Tamsyn didn’t have the heart to tell her mom that while those qualities might be nice, they didn’t exactly make her a knockout. Her hands were practical healer’s hands, her hair a plain brown, and her eyes…well, her eyes were okay. Sometimes she thought they looked like dark amber. But what man would care about her eyes when women like Juanita with their seductive, curvy bodies were sashaying around? Tamsyn was all legs and strong bones. More horse than leopard, she thought morosely.

“If you give up,” Sadie said, cupping Tamsyn’s cheeks with soft hands, “you’ll regret it for all the long, lonely years that follow. So will he. Nathan thinks he knows what he’s doing, but starving the bond will destroy both of you.”

“How do I reach him?”

“That’s for you to figure out.” Her mother smiled. “But I’ll give you a hint—he’s a man. Treat him like one.”

• • •

TWO hours later, Tamsyn still hadn’t a clue about what she was going to do. Frustrated in more ways than one, she stomped downstairs with the intention of finding something with which to take her mind off Nate. Maybe her mom was quilting and needed an assistant. But the house proved to be empty. Sadie had left a note tacked to the back of the front door.

Your father and I decided to go for a bit of a roam.

Translation: They were off feeding their animals’ need for the wild and who knew when they would return.

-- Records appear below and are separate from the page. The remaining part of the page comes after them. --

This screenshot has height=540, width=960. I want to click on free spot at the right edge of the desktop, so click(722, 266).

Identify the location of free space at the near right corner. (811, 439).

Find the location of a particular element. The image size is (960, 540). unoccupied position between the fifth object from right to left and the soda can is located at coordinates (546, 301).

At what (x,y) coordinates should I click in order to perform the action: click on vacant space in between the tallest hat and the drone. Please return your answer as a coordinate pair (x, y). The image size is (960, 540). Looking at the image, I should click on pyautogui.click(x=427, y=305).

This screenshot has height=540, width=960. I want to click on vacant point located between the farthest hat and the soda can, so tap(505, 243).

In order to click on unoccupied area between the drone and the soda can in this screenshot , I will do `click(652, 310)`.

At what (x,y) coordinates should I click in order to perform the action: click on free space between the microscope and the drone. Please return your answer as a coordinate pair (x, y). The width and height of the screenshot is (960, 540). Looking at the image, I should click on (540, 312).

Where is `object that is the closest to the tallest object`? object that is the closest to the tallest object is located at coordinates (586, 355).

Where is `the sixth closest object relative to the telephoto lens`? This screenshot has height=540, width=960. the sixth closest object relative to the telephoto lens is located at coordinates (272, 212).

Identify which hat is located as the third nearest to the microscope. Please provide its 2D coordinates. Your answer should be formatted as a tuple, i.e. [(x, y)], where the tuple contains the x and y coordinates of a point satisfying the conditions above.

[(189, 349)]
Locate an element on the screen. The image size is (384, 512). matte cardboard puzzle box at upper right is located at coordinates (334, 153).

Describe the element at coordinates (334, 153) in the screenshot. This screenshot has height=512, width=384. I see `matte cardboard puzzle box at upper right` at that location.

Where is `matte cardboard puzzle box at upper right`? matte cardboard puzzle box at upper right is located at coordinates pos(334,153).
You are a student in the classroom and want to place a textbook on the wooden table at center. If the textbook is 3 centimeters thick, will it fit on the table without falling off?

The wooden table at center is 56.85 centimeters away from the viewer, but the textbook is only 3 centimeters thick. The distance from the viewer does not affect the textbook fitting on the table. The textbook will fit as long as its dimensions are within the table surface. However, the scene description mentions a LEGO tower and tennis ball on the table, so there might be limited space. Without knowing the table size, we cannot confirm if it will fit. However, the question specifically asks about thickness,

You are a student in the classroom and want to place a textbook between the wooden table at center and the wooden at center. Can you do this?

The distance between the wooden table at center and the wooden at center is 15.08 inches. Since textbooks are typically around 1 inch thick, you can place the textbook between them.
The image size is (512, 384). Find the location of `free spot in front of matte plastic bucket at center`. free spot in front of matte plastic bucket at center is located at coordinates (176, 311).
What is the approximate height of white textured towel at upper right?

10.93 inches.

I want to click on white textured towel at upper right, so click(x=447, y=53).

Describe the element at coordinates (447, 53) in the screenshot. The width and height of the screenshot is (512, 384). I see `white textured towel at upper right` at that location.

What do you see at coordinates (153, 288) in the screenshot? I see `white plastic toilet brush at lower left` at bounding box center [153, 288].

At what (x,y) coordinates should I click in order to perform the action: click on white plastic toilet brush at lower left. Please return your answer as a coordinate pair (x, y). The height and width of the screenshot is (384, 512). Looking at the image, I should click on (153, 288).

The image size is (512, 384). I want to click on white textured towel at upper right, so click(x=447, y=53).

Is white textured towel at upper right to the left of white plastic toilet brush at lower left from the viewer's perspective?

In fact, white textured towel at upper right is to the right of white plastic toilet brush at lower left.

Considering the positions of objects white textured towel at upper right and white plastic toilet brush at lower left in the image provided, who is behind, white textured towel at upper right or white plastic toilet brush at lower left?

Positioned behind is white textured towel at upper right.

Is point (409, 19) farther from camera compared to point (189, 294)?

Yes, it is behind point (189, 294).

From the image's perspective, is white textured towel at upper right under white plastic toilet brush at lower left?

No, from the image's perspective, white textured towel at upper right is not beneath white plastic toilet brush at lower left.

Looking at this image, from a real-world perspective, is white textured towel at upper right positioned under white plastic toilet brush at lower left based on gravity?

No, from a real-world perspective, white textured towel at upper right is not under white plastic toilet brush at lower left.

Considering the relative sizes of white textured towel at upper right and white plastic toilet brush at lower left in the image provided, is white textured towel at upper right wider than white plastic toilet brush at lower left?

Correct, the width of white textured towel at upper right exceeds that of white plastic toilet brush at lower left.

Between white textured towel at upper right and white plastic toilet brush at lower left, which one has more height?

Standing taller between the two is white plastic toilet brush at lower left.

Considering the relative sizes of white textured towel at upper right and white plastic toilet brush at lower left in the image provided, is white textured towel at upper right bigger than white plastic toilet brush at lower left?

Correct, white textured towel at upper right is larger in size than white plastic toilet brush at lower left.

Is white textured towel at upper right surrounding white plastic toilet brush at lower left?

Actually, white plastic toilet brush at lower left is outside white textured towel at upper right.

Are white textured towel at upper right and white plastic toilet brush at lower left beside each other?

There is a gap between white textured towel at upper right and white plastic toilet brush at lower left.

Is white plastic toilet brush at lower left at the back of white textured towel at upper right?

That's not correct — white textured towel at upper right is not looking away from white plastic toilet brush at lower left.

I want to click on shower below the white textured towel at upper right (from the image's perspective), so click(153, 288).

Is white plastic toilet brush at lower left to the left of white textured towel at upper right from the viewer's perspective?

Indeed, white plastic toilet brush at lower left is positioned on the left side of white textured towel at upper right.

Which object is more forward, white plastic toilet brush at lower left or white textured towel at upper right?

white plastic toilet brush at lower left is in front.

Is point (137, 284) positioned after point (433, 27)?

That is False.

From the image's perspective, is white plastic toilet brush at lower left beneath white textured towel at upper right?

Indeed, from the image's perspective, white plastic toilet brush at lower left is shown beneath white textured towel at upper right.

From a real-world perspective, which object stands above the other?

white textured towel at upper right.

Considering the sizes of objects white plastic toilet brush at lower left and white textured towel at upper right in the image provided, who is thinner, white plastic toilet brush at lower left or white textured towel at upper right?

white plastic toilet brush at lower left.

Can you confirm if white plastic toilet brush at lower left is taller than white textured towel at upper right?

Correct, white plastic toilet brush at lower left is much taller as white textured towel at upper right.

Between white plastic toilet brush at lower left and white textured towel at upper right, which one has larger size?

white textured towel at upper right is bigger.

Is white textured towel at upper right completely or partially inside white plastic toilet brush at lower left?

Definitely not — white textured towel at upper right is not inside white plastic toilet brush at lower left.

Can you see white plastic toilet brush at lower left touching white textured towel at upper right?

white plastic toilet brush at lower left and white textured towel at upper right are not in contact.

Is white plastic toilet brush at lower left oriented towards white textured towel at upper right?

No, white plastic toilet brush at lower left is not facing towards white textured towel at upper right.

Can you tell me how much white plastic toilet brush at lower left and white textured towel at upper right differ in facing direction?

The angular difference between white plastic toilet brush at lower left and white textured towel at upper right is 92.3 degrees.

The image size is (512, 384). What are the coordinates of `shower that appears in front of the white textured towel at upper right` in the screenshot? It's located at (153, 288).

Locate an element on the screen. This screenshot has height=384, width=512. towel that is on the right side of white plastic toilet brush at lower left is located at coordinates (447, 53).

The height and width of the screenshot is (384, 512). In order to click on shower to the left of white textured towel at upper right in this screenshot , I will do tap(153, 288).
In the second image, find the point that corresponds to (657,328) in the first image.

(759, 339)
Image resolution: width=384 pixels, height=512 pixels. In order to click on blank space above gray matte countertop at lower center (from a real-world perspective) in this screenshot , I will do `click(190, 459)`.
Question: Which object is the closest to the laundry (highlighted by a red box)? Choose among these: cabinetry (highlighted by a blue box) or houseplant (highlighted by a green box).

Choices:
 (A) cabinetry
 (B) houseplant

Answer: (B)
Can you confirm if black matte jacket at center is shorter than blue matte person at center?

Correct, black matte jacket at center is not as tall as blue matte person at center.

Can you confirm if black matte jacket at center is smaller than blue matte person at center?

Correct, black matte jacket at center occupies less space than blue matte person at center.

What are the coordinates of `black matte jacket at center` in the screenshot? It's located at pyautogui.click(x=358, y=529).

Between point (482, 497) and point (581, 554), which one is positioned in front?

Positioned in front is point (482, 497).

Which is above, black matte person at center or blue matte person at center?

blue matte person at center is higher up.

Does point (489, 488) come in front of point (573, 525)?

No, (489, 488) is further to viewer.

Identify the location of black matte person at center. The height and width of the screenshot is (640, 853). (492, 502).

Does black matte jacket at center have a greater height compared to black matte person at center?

It could be days.

“Great,” she muttered, feeling sorry for herself. Trudging into the living room, she had the beginnings of a good sulk going when she spied a box on the coffee table with her name on it.

Another note:

Tammy, darling, I thought you might like to do these while things are quiet (and you’re sulking). We could do with some new ones. Love, Mom

Opening the box, she found it filled with homemade Christmas decorations. She smiled, unable to resist their magic. Every year until the horrible day when a bloody nightmare had forced her to step into the position of DarkRiver’s healer, she had made these with her family. There were silver cardboard angels and beads strung on fishing wire and beautifully detailed paper dolls. But what held her attention were the round glass ornaments.

Each was meticulously painted with scenes from fairy tale and legend. Most had been done by Tamsyn and her mother as they sat side by side for hours, her father content to “supervise.” She smiled. Every ornament held a memory of happiness, of love. Her hand found one decorated with the image of a running panther. She stilled.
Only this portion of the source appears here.